DOCUMENT EXTRACT.
Weaving From The Wild with Melinda West
Learn the basics of “weaving from the wild” as Melinda West guides you through three plant fiber projects designed to enhance your relationship with plants that grow in Pacific Northwest landscapes. Salish Peoples have known how to use plant fibers in technologies such as cordage-making, mat-making, basketry, branch-work, blanket and garment weaving. These technologies are just a small part of the Traditional Ecological Knowledge Bank that is passed from one generation to the next, informing ethics and practices for the care of, and uses for plants. The PNW landscape was highly valued and intentionally cultivated and preserved by the Salish Peoples as a place from which everything needed for a rich material and cultural life was available. Join Melinda as she passes on some of the important lessons she has learned over her three decades of gathering and processing cedar, cattail, iris, NW estuary sweet grass, and other NW plant materials she uses to create art and basketry with. The projects are perfect for beginners, but also for experienced weavers, since all the projects can be adapted for complexity with pleasing results. This fun, exploratory experience comes with all materials, a gourmet lunch made by the extraordinary IslandWood Chef’s, and an appreciation for the many renewable gifts of plants available just outside our doors, growing in our Pacific Northwest landscapes.

EXERCISE SET.
1. Decide whether each statement agrees with the weaving workshop description: (a) Melinda West has spent three decades gathering and processing plant materials. (b) The projects are intended only for experienced weavers. (c) Participants must supply their own materials. Answer yes or no for each and quote the deciding words.
2. Carry on the weaving workshop description with new text that follows its final sentence.

SOURCE MATERIAL.
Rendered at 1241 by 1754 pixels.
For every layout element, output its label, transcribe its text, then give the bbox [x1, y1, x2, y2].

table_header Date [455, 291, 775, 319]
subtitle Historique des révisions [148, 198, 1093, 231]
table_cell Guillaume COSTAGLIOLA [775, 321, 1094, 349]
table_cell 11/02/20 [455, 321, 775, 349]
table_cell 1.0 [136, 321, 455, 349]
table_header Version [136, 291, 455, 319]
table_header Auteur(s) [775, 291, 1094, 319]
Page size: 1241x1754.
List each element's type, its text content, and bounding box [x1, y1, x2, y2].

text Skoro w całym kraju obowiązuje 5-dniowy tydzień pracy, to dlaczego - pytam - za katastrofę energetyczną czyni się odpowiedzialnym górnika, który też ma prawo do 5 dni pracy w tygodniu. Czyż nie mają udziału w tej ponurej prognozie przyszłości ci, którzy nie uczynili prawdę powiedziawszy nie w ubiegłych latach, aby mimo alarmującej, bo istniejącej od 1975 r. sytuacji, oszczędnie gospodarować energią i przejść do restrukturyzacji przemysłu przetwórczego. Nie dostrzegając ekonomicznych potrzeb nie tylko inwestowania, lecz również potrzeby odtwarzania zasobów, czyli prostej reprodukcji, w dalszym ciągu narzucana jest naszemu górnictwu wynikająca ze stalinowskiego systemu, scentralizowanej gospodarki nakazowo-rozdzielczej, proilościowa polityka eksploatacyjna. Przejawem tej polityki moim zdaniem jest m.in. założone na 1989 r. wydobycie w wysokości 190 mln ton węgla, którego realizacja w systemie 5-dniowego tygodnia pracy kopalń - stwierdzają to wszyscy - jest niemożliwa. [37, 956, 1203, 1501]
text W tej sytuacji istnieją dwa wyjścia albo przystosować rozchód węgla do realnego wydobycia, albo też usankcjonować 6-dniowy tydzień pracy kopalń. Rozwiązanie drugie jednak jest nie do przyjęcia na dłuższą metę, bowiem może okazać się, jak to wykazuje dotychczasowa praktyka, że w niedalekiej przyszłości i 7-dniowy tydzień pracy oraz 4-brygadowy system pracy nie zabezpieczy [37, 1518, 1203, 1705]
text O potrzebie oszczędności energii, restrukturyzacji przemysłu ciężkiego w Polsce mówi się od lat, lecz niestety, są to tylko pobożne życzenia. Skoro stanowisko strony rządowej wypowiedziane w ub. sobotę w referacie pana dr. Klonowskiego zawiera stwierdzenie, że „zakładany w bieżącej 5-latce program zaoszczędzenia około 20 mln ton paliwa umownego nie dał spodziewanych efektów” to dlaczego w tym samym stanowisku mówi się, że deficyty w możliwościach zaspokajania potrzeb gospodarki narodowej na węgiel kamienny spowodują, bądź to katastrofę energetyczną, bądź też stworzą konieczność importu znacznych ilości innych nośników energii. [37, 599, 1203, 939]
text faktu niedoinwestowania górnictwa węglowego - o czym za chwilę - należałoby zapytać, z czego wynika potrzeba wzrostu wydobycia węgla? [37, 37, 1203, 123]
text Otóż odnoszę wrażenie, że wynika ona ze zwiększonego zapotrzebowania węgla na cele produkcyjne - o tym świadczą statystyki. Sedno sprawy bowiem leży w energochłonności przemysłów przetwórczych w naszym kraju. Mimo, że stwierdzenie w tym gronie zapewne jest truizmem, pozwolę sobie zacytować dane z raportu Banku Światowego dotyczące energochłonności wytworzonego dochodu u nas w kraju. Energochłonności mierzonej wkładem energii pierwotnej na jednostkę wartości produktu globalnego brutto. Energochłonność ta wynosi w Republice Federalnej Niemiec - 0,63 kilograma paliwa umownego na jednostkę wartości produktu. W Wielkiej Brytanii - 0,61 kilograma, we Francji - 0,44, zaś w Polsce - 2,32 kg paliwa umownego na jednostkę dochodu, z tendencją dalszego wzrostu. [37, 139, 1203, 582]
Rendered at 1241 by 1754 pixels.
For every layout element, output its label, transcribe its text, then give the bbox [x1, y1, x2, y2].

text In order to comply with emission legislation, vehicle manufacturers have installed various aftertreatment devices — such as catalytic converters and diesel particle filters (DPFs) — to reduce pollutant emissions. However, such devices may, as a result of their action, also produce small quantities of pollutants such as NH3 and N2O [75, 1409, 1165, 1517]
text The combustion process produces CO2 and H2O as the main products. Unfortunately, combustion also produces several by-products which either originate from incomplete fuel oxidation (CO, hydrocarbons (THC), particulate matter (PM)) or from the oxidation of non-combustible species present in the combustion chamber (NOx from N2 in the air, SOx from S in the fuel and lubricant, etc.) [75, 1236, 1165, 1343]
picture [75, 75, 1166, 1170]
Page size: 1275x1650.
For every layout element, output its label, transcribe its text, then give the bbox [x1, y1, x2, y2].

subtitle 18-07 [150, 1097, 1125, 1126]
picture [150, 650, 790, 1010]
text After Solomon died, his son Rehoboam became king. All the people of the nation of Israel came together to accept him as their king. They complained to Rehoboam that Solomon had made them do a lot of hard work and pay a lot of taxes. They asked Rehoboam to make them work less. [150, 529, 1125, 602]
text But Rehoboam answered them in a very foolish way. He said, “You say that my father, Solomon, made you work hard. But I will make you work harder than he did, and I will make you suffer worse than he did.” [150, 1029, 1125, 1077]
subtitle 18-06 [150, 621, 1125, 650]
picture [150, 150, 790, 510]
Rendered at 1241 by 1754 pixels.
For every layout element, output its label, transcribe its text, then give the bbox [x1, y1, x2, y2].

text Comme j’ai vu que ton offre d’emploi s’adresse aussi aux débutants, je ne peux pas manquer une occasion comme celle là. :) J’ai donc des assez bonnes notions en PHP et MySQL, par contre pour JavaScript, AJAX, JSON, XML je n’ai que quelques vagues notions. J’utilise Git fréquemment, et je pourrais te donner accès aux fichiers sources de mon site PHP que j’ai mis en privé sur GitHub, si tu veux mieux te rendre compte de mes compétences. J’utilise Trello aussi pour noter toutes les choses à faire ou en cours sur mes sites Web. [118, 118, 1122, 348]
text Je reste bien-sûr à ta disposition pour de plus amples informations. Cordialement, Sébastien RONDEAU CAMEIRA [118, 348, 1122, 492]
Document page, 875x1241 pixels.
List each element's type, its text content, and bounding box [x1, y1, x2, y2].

RESPONSE LIST.
1.
(a) Yes: "over her three decades of gathering and processing cedar, cattail, iris, NW estuary sweet grass, and other NW plant materials"
(b) No: "The projects are perfect for beginners, but also for experienced weavers"
(c) No: "This fun, exploratory experience comes with all materials"

2.
(Projects include: Cattail & Cedar Wall Pouch, Small Cedar Basket, Coiled Cordage Necklace)
(Techniques include: basic o-u weaving, mat making, twining, hoop-making, cordage-making, coiling, fold-down-twined border, fold to side in-or-out border)
Instructor Bio: Melinda West, of Indianola Washington, has been practicing the art of plant-fiber weaving since 1985. She has studied with many native and non-native weavers and artists the foremost being Suquamish Master Weaver, Ed Carriere. Her inspiration comes from nature and the First Peoples of the Pacific Northwest whose cultures embrace the rich traditions of natural fiber use; knowledge in the land; and artistic skill development in all aspects of life. Melinda enjoys sharing her love of natural history, environmental stewardship, and an appreciation of indigenous cultures through the arts, teaching at the Seattle Art Museum, Olympic College, Coupeville Art Center, North Cascades Institute, Olympic Park Institute and IslandWood. Melinda’s award-winning art is on display in public and private collections and her work has been featured in books and magazines.